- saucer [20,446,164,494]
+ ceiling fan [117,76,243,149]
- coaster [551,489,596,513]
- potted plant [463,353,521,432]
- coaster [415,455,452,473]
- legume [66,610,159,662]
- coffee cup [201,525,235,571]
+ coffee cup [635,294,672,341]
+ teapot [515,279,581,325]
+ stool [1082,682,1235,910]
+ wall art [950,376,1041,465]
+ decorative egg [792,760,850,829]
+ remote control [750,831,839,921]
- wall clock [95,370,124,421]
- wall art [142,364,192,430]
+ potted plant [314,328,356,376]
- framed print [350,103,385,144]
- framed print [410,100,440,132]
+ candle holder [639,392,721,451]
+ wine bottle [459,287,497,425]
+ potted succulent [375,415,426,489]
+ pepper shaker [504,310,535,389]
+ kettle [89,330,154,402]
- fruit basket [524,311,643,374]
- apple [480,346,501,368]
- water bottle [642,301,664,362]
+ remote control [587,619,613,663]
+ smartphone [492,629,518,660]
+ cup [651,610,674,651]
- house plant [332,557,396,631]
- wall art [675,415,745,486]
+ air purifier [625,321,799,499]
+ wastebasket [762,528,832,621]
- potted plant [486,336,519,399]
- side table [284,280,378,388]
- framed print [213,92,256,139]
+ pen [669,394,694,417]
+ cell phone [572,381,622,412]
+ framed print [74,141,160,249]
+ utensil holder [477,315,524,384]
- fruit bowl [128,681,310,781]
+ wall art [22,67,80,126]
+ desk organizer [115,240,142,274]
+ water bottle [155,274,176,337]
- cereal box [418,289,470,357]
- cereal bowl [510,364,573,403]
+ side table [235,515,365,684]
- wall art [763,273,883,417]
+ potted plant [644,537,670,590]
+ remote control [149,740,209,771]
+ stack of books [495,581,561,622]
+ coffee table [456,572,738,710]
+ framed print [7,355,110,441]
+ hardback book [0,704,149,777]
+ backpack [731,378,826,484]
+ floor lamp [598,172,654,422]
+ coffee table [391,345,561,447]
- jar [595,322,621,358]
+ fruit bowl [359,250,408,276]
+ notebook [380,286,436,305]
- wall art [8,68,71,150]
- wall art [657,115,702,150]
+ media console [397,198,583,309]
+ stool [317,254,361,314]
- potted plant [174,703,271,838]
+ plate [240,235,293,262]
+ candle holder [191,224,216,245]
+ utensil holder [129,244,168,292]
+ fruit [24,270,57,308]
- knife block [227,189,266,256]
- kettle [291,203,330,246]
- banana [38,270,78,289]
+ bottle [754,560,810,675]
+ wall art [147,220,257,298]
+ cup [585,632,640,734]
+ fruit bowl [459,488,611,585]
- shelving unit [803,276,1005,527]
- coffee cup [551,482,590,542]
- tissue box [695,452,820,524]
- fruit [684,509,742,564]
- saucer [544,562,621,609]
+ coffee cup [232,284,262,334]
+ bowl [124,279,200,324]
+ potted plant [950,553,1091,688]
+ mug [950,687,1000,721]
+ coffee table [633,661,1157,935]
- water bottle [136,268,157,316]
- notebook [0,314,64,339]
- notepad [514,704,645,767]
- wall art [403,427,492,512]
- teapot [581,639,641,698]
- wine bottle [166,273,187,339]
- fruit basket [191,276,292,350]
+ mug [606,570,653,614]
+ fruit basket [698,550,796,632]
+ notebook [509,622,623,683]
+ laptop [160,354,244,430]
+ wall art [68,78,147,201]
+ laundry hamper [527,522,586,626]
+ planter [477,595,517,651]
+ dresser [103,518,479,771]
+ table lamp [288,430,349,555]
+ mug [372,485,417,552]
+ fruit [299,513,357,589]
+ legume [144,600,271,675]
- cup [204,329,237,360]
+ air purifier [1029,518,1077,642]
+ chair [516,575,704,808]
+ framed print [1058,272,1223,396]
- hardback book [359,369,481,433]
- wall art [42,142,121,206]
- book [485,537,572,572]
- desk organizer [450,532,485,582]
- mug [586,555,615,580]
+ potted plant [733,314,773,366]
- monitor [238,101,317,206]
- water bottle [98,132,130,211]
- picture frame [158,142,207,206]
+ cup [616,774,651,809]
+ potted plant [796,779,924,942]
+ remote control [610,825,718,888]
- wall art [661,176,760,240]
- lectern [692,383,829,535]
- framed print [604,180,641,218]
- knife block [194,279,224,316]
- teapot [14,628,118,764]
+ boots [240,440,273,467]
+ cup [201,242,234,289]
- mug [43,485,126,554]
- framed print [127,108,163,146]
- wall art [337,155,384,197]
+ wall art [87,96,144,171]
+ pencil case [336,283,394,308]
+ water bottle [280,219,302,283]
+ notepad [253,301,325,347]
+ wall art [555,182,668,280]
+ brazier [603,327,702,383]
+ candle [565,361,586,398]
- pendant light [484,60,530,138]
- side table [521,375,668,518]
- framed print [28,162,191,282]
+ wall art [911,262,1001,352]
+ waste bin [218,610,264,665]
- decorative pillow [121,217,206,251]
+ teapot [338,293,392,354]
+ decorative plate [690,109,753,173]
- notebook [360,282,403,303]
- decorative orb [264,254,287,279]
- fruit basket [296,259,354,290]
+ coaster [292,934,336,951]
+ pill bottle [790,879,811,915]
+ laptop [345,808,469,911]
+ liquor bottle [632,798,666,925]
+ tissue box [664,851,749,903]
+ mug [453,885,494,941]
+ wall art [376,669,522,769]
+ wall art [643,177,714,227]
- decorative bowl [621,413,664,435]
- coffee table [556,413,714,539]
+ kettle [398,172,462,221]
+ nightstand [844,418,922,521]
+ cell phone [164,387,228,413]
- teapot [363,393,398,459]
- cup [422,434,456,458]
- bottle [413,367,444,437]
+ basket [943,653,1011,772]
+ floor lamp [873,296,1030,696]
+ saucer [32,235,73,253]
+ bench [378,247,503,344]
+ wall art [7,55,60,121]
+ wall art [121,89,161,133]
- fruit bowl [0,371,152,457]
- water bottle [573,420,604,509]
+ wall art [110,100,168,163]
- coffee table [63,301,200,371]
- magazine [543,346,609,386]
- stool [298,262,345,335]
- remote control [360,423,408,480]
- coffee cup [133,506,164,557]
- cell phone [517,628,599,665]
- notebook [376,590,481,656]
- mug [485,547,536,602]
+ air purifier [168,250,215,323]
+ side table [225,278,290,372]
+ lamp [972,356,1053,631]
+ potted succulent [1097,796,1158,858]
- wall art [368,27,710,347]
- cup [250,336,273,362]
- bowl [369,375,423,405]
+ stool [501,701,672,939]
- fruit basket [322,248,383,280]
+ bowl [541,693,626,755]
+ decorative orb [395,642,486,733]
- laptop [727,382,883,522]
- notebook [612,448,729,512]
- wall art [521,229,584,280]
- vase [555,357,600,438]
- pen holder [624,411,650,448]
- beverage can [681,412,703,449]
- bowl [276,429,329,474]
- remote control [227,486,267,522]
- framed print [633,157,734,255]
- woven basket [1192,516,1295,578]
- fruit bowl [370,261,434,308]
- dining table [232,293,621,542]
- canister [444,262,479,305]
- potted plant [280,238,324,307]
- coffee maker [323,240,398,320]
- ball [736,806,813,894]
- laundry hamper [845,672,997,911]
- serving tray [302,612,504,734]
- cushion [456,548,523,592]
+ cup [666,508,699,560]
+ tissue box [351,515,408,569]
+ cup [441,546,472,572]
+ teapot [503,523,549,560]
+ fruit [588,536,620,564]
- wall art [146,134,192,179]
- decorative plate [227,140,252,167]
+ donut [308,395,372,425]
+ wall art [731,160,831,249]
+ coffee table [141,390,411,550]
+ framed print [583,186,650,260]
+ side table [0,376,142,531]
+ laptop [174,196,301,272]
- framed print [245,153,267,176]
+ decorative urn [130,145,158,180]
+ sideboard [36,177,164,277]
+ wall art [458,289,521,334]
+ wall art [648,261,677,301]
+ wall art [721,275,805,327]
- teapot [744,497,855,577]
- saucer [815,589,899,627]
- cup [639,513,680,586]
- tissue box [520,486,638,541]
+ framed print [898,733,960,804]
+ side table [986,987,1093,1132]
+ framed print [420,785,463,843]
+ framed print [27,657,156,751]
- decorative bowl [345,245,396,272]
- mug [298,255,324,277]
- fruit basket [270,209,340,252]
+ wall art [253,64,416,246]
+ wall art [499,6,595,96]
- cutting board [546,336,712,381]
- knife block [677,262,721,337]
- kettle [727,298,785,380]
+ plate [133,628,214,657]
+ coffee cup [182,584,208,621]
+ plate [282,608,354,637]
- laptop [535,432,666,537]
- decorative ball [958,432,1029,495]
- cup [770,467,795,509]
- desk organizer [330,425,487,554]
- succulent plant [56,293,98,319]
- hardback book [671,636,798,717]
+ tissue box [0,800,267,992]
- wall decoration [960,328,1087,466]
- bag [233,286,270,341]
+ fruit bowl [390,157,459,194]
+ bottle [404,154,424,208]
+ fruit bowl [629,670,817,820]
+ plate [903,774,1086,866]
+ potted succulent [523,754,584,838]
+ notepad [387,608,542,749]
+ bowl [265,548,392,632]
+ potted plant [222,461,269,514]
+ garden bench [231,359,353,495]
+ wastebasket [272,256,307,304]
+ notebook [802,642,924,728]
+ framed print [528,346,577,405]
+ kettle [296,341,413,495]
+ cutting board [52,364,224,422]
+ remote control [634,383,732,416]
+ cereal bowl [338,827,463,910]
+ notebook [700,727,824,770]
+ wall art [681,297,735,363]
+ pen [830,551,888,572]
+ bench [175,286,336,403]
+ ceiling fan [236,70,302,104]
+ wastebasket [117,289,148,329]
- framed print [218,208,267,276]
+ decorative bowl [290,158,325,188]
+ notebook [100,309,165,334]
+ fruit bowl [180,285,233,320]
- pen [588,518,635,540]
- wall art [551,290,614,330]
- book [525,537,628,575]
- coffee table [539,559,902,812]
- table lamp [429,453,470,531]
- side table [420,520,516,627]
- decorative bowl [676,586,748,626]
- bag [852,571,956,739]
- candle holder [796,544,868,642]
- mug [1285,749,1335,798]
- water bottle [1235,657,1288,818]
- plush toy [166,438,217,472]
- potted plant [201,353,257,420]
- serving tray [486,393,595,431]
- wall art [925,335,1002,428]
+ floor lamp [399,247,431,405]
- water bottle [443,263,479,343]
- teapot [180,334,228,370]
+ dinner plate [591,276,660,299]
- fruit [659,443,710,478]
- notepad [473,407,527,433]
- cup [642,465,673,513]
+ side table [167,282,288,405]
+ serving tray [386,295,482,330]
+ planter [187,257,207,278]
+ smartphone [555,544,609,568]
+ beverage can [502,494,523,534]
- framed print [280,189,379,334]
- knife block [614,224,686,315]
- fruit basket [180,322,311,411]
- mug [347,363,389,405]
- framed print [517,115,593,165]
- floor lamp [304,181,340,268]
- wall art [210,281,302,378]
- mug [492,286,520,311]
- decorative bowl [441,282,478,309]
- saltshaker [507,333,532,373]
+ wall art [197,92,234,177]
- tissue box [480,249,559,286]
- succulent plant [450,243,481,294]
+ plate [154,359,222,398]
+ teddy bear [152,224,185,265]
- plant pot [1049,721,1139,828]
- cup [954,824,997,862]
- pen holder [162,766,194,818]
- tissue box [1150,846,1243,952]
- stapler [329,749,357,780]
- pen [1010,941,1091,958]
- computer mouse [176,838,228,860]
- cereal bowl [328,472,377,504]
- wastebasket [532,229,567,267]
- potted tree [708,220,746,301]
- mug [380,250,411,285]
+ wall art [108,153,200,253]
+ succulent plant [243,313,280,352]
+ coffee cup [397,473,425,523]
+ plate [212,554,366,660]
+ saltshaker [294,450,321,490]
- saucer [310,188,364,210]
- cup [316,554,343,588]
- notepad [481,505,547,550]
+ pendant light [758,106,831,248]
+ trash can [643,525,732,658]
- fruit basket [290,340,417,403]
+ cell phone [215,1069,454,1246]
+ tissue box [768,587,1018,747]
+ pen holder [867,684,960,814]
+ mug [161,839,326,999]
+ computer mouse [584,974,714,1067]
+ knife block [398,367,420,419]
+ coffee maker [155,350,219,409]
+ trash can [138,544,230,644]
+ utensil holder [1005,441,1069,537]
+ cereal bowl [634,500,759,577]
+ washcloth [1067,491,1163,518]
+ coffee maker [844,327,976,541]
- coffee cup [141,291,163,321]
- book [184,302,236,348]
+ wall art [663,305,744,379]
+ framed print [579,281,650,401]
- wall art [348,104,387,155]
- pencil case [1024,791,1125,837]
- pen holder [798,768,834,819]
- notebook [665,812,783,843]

──────────

Copy all lines from the material that contain "ceiling".

Solution:
+ ceiling fan [117,76,243,149]
+ ceiling fan [236,70,302,104]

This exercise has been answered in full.